Content starts
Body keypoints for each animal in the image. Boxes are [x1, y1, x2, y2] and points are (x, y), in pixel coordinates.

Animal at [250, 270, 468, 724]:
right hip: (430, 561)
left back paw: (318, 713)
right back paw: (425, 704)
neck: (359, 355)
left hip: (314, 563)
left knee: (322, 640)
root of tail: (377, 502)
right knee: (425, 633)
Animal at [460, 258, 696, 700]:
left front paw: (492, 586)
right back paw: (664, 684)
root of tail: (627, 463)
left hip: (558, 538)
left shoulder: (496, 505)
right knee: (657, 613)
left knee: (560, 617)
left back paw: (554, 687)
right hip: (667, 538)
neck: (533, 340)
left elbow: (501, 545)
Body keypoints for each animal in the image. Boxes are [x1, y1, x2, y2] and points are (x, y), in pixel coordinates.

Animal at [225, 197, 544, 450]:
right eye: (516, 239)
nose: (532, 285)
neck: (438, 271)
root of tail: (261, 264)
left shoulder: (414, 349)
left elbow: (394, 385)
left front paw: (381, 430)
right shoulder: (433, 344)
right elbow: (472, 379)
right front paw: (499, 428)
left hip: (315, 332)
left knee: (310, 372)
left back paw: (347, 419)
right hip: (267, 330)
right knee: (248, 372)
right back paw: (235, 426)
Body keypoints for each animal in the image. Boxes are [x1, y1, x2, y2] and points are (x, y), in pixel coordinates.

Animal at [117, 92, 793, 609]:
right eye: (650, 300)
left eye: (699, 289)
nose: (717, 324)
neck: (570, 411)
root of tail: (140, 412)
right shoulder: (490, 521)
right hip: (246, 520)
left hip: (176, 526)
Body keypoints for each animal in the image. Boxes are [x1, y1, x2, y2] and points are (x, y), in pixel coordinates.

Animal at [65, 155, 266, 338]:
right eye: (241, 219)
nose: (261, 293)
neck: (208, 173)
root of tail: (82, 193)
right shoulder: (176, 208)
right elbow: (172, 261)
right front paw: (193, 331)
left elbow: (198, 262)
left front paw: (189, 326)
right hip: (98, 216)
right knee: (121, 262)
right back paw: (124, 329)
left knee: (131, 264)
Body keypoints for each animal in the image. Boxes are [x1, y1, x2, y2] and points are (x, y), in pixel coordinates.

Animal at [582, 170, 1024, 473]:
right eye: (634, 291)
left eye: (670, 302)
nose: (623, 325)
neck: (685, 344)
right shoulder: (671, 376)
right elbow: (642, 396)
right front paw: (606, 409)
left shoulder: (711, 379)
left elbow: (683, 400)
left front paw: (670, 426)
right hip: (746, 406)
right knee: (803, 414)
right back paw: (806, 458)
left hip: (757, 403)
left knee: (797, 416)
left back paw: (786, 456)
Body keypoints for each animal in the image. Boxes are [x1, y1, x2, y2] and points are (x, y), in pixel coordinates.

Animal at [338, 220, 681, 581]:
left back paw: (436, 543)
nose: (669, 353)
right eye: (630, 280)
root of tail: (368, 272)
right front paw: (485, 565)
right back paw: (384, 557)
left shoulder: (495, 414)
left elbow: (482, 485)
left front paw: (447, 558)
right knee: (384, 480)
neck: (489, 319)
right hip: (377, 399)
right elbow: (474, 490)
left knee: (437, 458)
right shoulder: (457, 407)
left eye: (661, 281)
Content ends
[Description of the task] Pick each line holding the word "tail" out of the data and copy it.

[Answer section]
root of tail: (377, 502)
root of tail: (627, 463)
root of tail: (261, 264)
root of tail: (140, 412)
root of tail: (82, 193)
root of tail: (368, 272)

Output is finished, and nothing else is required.